Il s’essuya le front, sa peau luisait de sueur.

— Je n’y peux rien. C’est cette bataille, l’an dernier, qui m’a rendu ainsi.

Bolitho se leva puis se dirigea lentement vers les fenêtres. Il se souvenait de l’excitation de Herrick, à l’Amirauté, lorsqu’il avait été promu capitaine de pavillon. Son plaisir valait bien le sien. Ils ne se posaient pas de questions sur les dangers ou les pièges de leur mission, aucun d’entre eux n’avait jamais douté de sa capacité à la mener à bien.

— Vous êtes fatigué, vous n’êtes pas en état de réfléchir.

— Je vous en prie, monsieur – sa voix était rauque : Pas de pitié, s’il vous plaît, épargnez-moi votre compréhension ! Vous savez ce que cela me coûte, épargnez-moi ce surcroît de honte, pour l’amour du ciel !

Des pas dans la coursive. Bolitho décida :

— Laissez-moi, j’ai besoin de réfléchir – il essayait de trouver les mots, il se détestait de lui causer tant de peine. Vous avez trop de valeur à mes yeux pour que je veuille en abuser.

La porte s’entrebâilla, l’aspirant Saxby passa la tête dans la chambre.

— Commandant, monsieur ? – il eut un petit rire nerveux en voyant Bolitho, démasquant ainsi le trou béant de ses dents de devant. Mr. Gilchrist vous présente ses respects et voudriez-vous monter sur le pont ?

Comme Herrick gardait le silence, Bolitho lui demanda :

— Quelque chose qui ne va pas ?

Saxby avala sa salive :

— Nn… non, monsieur. Le commandant en second souhaite rassembler l’équipage pour assister à une punition.

Herrick sembla sortir de ses pensées et déclara brusquement :

— J’arrive, monsieur Saxby – et, se tournant vers Bolitho : Je suis désolé, monsieur.

Bolitho resta un long moment les yeux fixés sur la porte fermée. On eût dit que Herrick le regardait, dissimulé derrière un masque étrangement fait. Un prisonnier. Et qu’avait-il dit ? Qu’il se sentait comme mort ?

Il se retourna en devinant la présence d’Ozzard, qui entrait sans bruit par l’autre porte. Au-dessus de lui, par-delà la cloison, il entendait des bruit de pas cadencé, les hommes de Leroux qui gagnaient leurs places, à l’arrière, les bruits plus étouffés de l’équipage qui se rassemblait pour assister à la séance de punition.

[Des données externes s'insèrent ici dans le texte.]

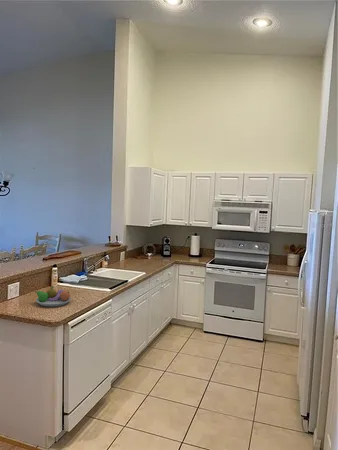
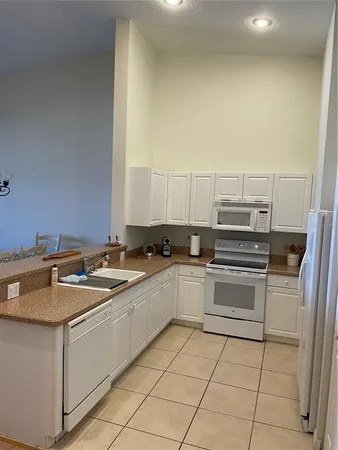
- fruit bowl [34,286,72,308]
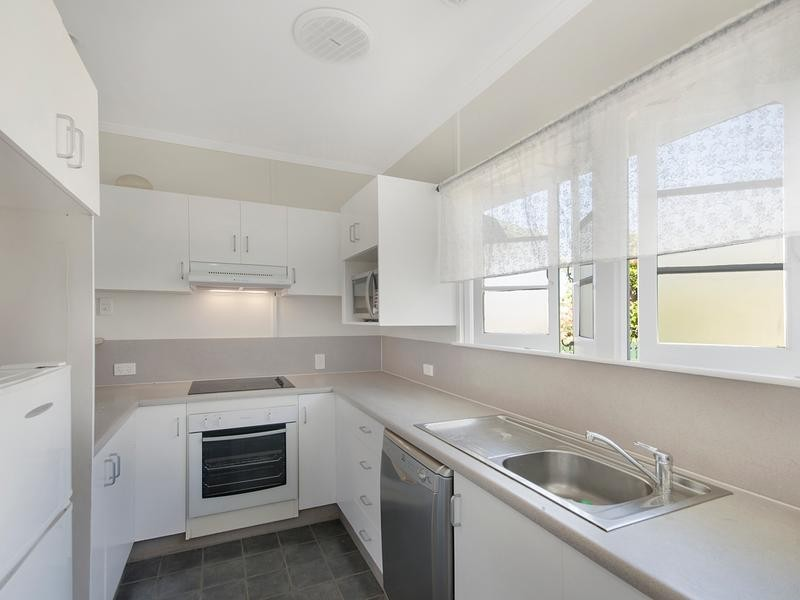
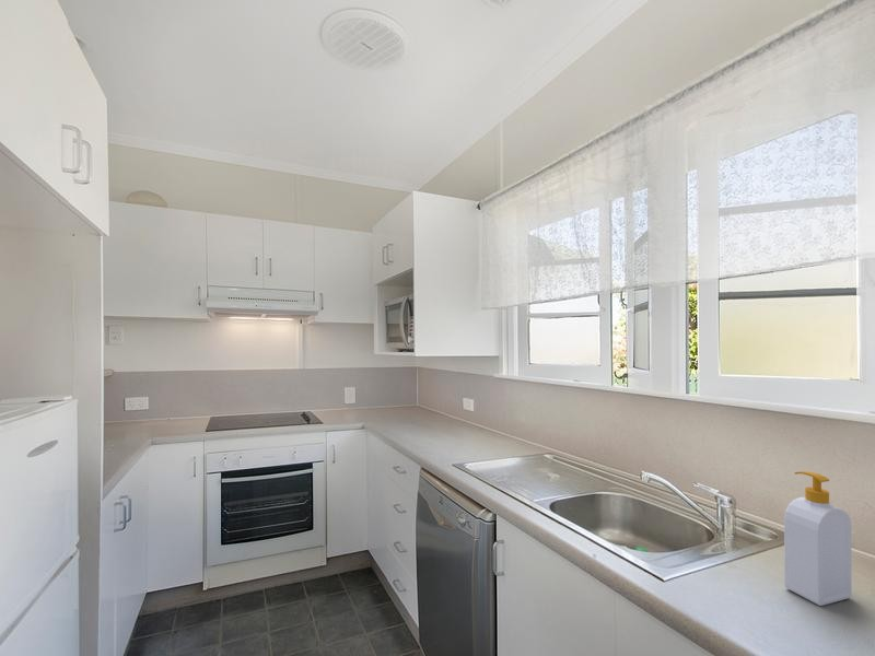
+ soap bottle [783,470,853,607]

— Puis-je faire quelque chose, monsieur ? demanda aimablement Ozzard.

Bolitho leva les yeux vers la claire-voie, il percevait nettement le bruit lugubre du caillebotis que l’on saisit avant d’y lier celui qui va subir le fouet.

— Oui. Fermez cette claire-voie – il fronça le sourcil. Je ne voulais pas me montrer fâché contre vous…

Il gagna le bord opposé. « Que ce Gilchrist aille au diable, avec ses punitions. » Que cherchait-il à prouver, et à qui ?

— Votre secrétaire attend dehors, monsieur, annonça Ozzard d’une voix neutre.

— Allez le chercher.

Moffitt fit son entrée en clignant des yeux, tant le soleil brillait.

— J’ai terminé la première partie, monsieur, je pensais…

— Attendez, répondit Bolitho en haussant le ton, comme pour masquer le bruit du fouet qui s’abattait sur un dos nu : Vous allez écrire une lettre.

Au-dessus de leur tête, le roulement du tambour se tut, les claquements de fouet reprirent.

— Monsieur ?

Tout comme Ozzard, qui tramait dans la chambre à côté, Moffitt semblait parfaitement insensible au rituel lent, solennel, de la punition. Tandis que…

— Adressée au capitaine de vaisseau Charles Farquhar, commandant le vaisseau de Sa Majesté britannique Osiris.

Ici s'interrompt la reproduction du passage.